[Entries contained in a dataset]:
■ ■ ■ ■
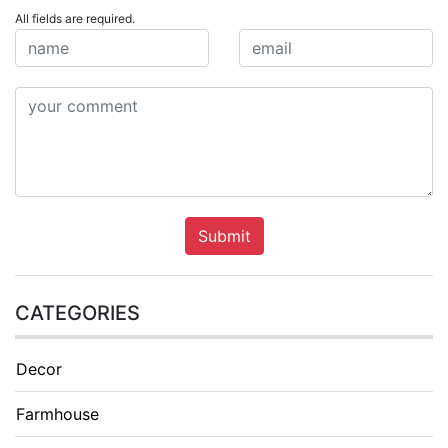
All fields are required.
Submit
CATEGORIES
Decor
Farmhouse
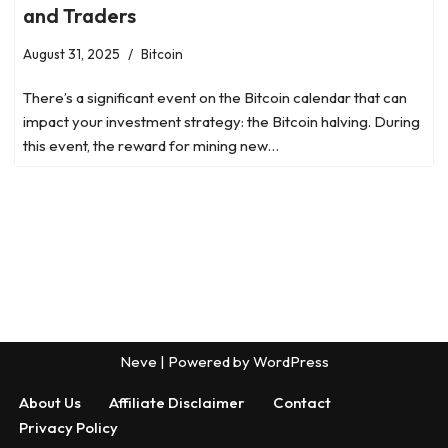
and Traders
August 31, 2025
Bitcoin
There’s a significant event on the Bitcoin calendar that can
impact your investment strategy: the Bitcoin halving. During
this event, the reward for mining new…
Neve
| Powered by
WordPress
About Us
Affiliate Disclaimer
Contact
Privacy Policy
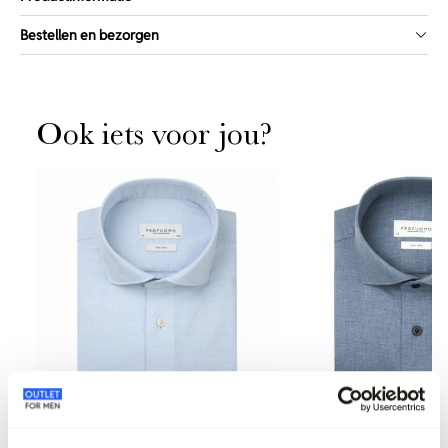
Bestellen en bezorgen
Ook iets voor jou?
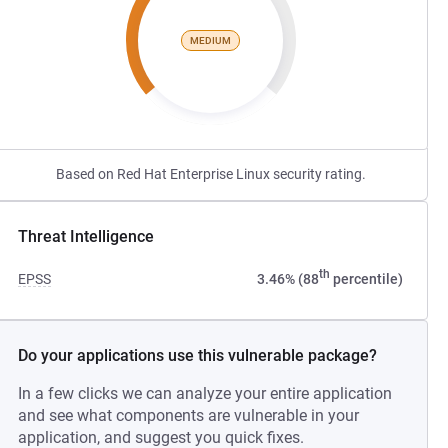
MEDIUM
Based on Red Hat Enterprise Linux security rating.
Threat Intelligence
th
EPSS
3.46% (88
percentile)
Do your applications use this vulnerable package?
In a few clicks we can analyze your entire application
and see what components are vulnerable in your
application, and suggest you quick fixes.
■ ■ ■ ■
[Assigned task]: Reproduce the lines from the one containing "and Traders" through the one containing "Privacy Policy", inclusive, substituting "Get in Touch" for "Contact" and leaving all other text unchanged.

[Response area]:
and Traders
August 31, 2025
Bitcoin
There’s a significant event on the Bitcoin calendar that can
impact your investment strategy: the Bitcoin halving. During
this event, the reward for mining new…
Neve
| Powered by
WordPress
About Us
Affiliate Disclaimer
Get in Touch
Privacy Policy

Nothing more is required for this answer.